_YOUR GOAL_. Reproduce verbatim the lines of the item below from the one containing "name author: (Vasey) B.F. Hansen & Wunderlin" through the one containing "locality: Ca. 2,6", including both end lines.

_DATA ENTRIES_.
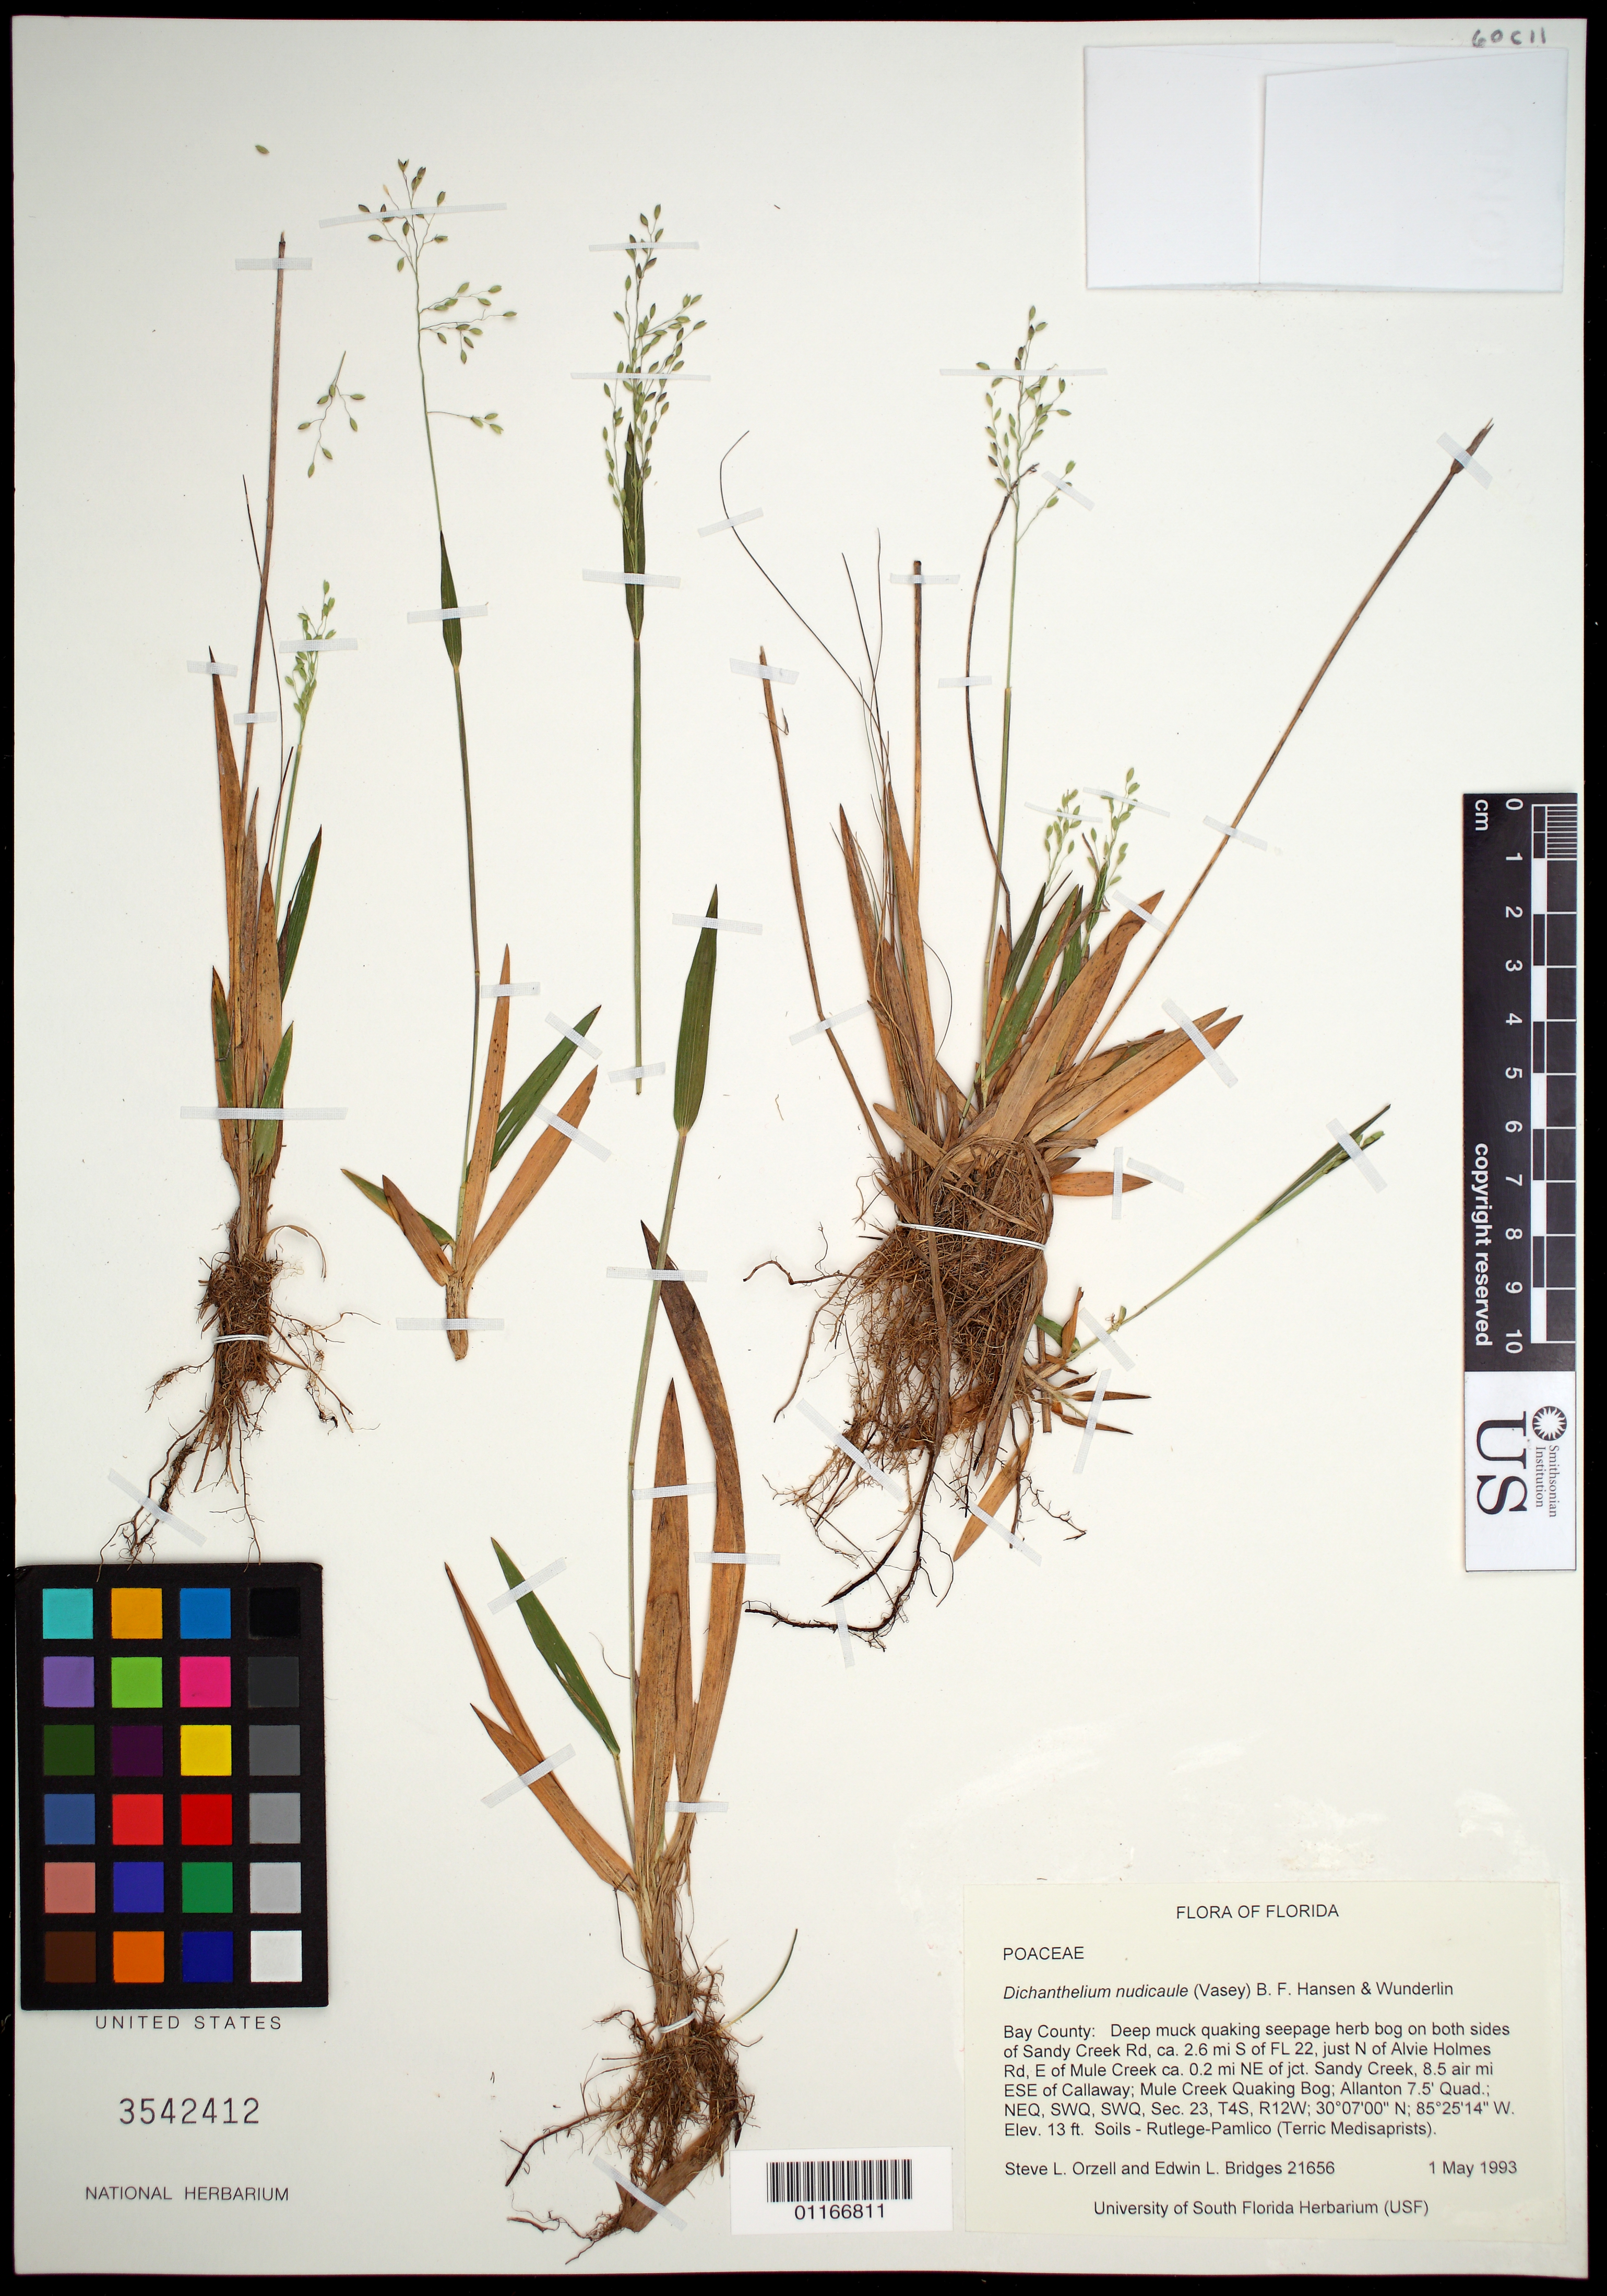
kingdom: Plantae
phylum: Tracheophyta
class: Liliopsida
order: Poales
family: Poaceae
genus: Dichanthelium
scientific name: Dichanthelium nudicaule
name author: (Vasey) B.F. Hansen & Wunderlin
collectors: S. Orzell & E. Bridges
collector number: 21656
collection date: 1993-05-01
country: United States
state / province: Florida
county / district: Bay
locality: Ca. 2,6 miles S of FL 22, just N of Alvie Holmes Road, E of Mule Creek ca. 0.2 miles NE of jct. Sandy Creek, 8.5 air miles ESE of Callaway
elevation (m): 4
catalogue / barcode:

_RESULT_.
name author: (Vasey) B.F. Hansen & Wunderlin
collectors: S. Orzell & E. Bridges
collector number: 21656
collection date: 1993-05-01
country: United States
state / province: Florida
county / district: Bay
locality: Ca. 2,6 miles S of FL 22, just N of Alvie Holmes Road, E of Mule Creek ca. 0.2 miles NE of jct. Sandy Creek, 8.5 air miles ESE of Callaway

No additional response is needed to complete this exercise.